Writing Tips

Revise and Consent:
A Writer’s Checklist

Revising is more than fixing what’s wrong; it’s making what’s passable better. The Latin word revisere means “visit again.” Going back and revisiting your work isn’t just an afterthought, something to do if you’ve got the time. If you haven’t revised, you’re not finished.

There’s no right or wrong way to revise. Some writers begin at the beginning and work their way through to the end. Others take care of obvious trouble spots first, then work their way through the whole piece. It doesn’t matter how you go about revising, as long as you do it.

The idea is to cast a critical eye on what you’ve written. Here’s a checklist of questions to ask as you revise. You can read more in Words Fail Me: What Everyone Who Writes Should Know About Writing.

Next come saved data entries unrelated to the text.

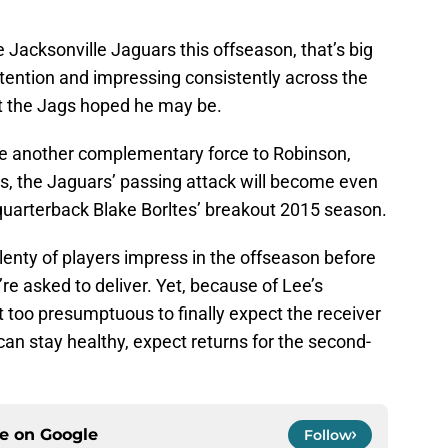
 Jacksonville Jaguars this offseason, that’s big
attention and impressing consistently across the
t the Jags hoped he may be.
ide another complementary force to Robinson,
s, the Jaguars’ passing attack will become even
quarterback Blake Borltes’ breakout 2015 season.
 Plenty of players impress in the offseason before
re asked to deliver. Yet, because of Lee’s
n’t too presumptuous to finally expect the receiver
e can stay healthy, expect returns for the second-
ce on
Google
Follow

  • Do I still like the beginning? Your ideas probably evolved as you wrote, so be sure the head now sits comfortably on the body. (Chapter 4 of Words Fail Me.)
  • Can I be simpler? Replace the long word with the short, the trendy with the tried-and-true, the pompous with the plain, the foreign with the domestic. (Chapter 6 of Words Fail Me.)
  • Can I be clearer? Every word, every sentence, every paragraph should be as clear as you can make it, with no chance the reader might misunderstand. (Chapters 6, 9, 10 of Words Fail Me.)
  • Do I make sense? Check for any contradictions or lapses in logic. (Chapters 12, 17 of Words Fail Me.)
  • Do my numbers add up? Check every figure at least twice. (Chapter 19 of Words Fail Me.)
  • Do my sentences hang together? They should follow one another smoothly. And don’t make them all the same length or you’ll put the reader to sleep. (Chapters 12, 13 of Words Fail Me.)
  • Do my verbs pull their weight? Replace the 97-pound weaklings and weed out unnecessary passives. Then move verbs as close as you can to their subjects. (Chapters 7, 8, 21 of Words Fail Me.)
  • Do I need every modifier? Ditch any adjectives or adverbs you can do without. And be sure the ones you keep are where they belong—close to the nouns and verbs they describe. (Chapter 11 of Words Fail Me.)
  • Am I using the right image? Try to picture the imaginative flourishes in your writing. Careless images can create the wrong picture and make you look plain silly. (Chapters 11, 17 of Words Fail Me.)
  • Have I got rhythm? Listen to the sound of your writing. It should be rhythmic and easy to read, without unintentional jingles or rhymes. And the rhythm shouldn’t clash with the subject matter. (Chapters 11, 24 of Words Fail Me.)
  • Am I in tune? Listen to the tone of your writing and make sure you like the person you hear. The tone should be in harmony with what you’re writing about—not too flippant or too grim, for example—and it should be consistent. (Chapters 2, 20 of Words Fail Me.)
  • Can I trim? Cut whatever you can. If you’ve said anything twice, make it once—even if you love both versions. (Chapters 6, 16, 21 of Words Fail Me.)
  • Have I made my case? Step back and consider what you’ve written. Did you say what you set out to say? Try to imagine the reader’s overall impression. (Chapters 2, 3 of Words Fail Me.)
  • How’s my English? Check your grammar, spelling, and punctuation. If you aren’t sure, look it up. Never guess. (Chapter 18 of Words Fail Me.)